- [Work to complete]: Using the records that follow, work out how many lines hold the string "Left" and provide that number only.
(Extracted records Opens)
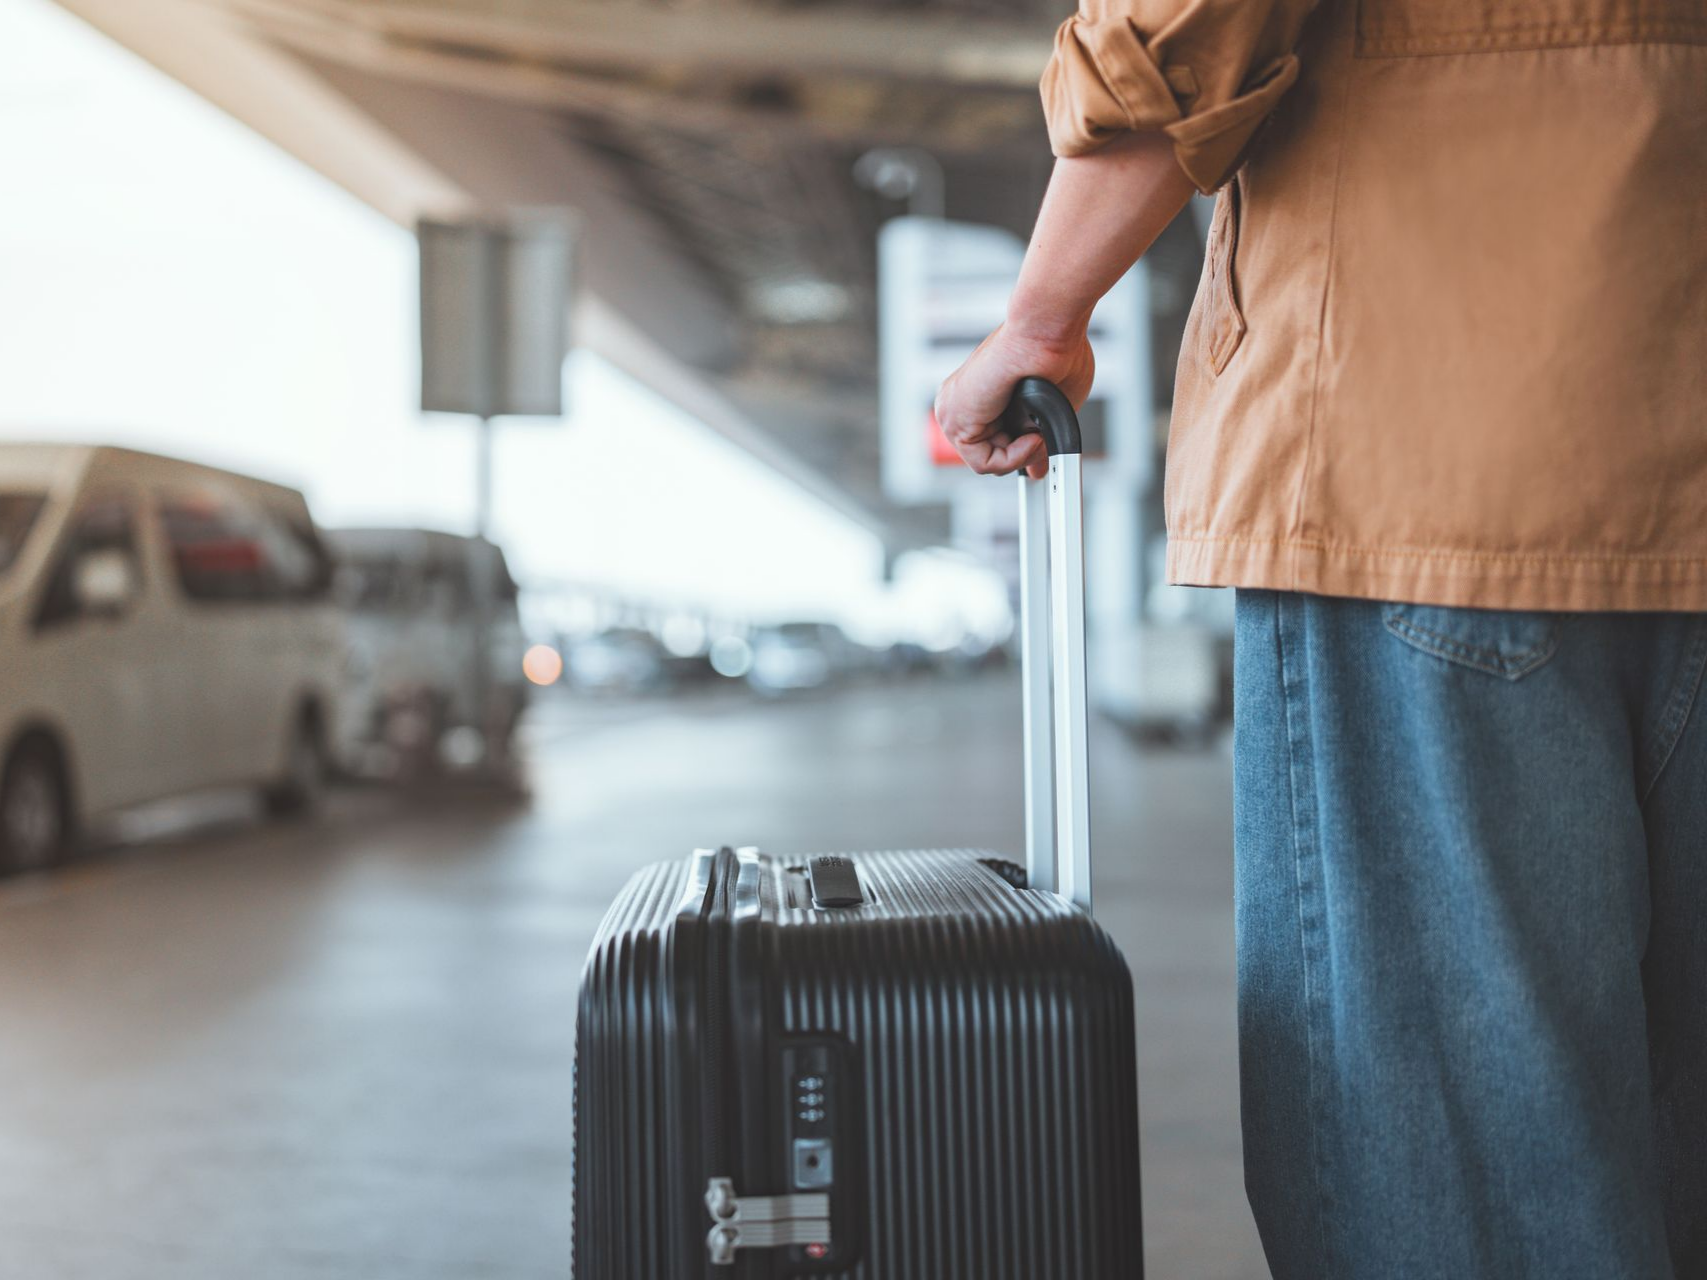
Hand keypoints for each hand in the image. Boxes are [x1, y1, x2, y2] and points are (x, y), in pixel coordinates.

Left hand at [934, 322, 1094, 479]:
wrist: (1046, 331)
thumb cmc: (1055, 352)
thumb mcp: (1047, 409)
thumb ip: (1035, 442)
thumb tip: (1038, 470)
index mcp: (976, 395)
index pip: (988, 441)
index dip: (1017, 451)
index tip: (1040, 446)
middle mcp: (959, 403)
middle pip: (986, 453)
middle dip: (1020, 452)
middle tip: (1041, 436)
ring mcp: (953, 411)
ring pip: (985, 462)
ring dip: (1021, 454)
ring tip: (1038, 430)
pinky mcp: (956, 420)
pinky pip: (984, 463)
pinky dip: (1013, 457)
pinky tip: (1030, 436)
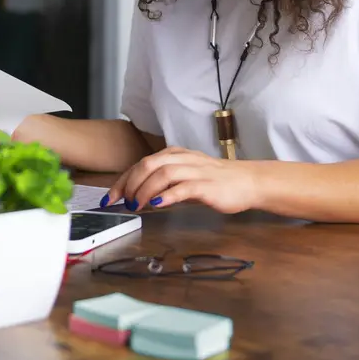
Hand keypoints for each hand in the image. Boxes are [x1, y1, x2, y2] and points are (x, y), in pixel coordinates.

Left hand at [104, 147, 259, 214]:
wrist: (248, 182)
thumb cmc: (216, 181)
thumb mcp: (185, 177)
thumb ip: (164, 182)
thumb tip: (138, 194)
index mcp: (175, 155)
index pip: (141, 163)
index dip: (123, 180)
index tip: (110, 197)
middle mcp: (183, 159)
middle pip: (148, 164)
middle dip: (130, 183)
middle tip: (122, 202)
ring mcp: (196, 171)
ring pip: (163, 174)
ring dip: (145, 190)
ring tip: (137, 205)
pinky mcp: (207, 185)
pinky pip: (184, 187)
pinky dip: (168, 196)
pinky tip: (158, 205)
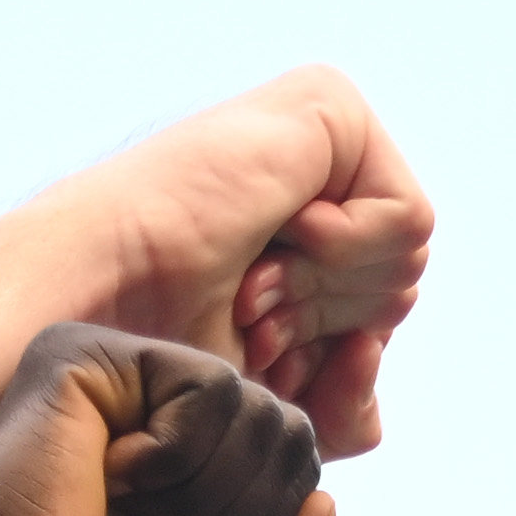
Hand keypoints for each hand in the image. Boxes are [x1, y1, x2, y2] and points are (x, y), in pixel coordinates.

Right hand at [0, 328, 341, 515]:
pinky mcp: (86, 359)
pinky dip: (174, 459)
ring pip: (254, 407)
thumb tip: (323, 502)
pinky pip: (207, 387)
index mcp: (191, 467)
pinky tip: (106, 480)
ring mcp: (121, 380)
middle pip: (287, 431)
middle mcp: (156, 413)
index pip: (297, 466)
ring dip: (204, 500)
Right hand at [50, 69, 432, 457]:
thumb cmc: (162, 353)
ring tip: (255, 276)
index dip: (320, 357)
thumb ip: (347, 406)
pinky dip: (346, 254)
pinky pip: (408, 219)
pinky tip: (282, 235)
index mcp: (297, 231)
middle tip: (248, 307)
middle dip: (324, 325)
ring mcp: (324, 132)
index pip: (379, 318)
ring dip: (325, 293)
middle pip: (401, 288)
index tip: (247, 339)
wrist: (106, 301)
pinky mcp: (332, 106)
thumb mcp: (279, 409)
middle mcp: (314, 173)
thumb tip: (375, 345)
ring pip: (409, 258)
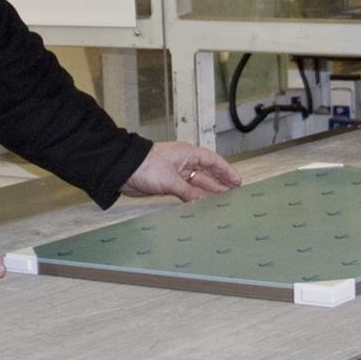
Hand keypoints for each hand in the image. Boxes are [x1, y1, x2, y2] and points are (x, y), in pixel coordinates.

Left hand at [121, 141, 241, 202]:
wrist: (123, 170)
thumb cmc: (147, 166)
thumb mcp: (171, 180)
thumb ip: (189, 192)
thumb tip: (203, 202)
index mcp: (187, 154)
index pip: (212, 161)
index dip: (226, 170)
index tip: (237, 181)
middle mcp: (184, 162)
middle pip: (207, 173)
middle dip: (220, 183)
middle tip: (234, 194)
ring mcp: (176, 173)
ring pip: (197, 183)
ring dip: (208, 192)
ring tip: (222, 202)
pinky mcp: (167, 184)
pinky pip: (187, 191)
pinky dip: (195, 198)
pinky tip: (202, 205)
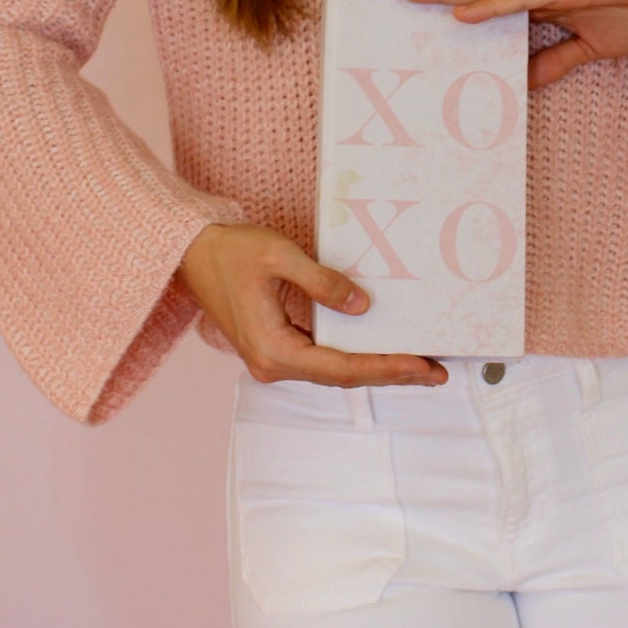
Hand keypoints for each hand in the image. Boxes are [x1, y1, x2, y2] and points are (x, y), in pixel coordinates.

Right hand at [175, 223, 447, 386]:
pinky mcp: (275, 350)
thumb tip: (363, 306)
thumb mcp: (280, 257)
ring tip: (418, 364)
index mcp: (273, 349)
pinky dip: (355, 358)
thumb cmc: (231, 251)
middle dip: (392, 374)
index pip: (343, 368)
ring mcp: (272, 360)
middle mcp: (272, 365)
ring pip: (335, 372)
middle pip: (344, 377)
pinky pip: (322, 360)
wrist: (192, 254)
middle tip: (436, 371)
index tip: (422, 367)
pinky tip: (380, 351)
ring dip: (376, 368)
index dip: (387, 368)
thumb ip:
(Extracted records Closes)
- [Result for this exercise]: 3